▸ What to produce
Reproduce the data below word for word, leaving out the pictures.

▸ Raw data
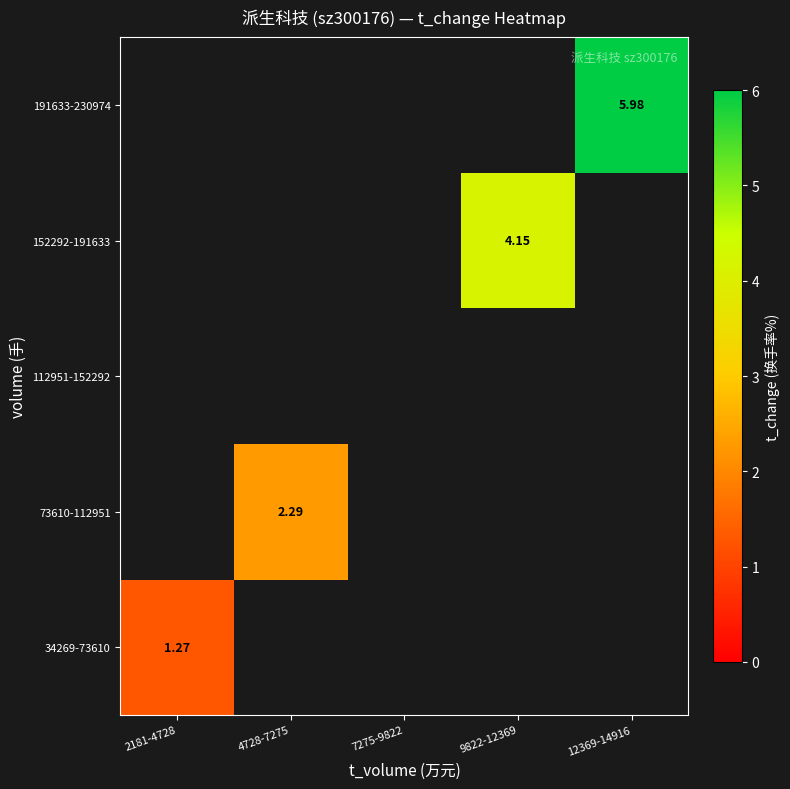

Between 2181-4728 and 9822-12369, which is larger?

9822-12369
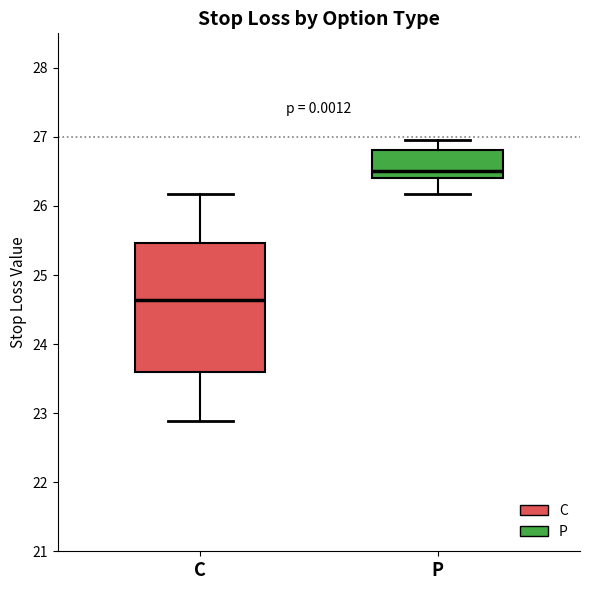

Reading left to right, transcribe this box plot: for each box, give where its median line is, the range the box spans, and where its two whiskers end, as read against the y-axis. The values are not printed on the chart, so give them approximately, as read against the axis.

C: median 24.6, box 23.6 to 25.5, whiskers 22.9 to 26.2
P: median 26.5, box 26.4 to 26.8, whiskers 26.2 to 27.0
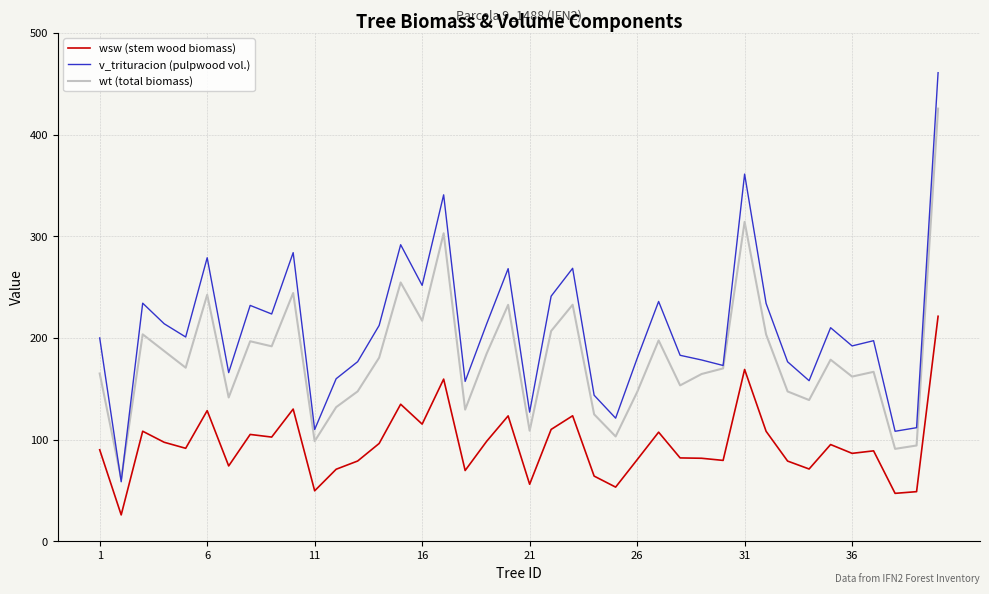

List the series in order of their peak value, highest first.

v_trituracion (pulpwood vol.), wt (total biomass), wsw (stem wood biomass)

▸ Exercise response
Between 2181-4728 and 9822-12369, which is larger?

9822-12369

Reading left to right, transcribe this box plot: for each box, give where its median line is, the range the box spans, and where its two whiskers end, as read against the y-axis. The values are not printed on the chart, so give them approximately, as read against the axis.

C: median 24.6, box 23.6 to 25.5, whiskers 22.9 to 26.2
P: median 26.5, box 26.4 to 26.8, whiskers 26.2 to 27.0

List the series in order of their peak value, highest first.

v_trituracion (pulpwood vol.), wt (total biomass), wsw (stem wood biomass)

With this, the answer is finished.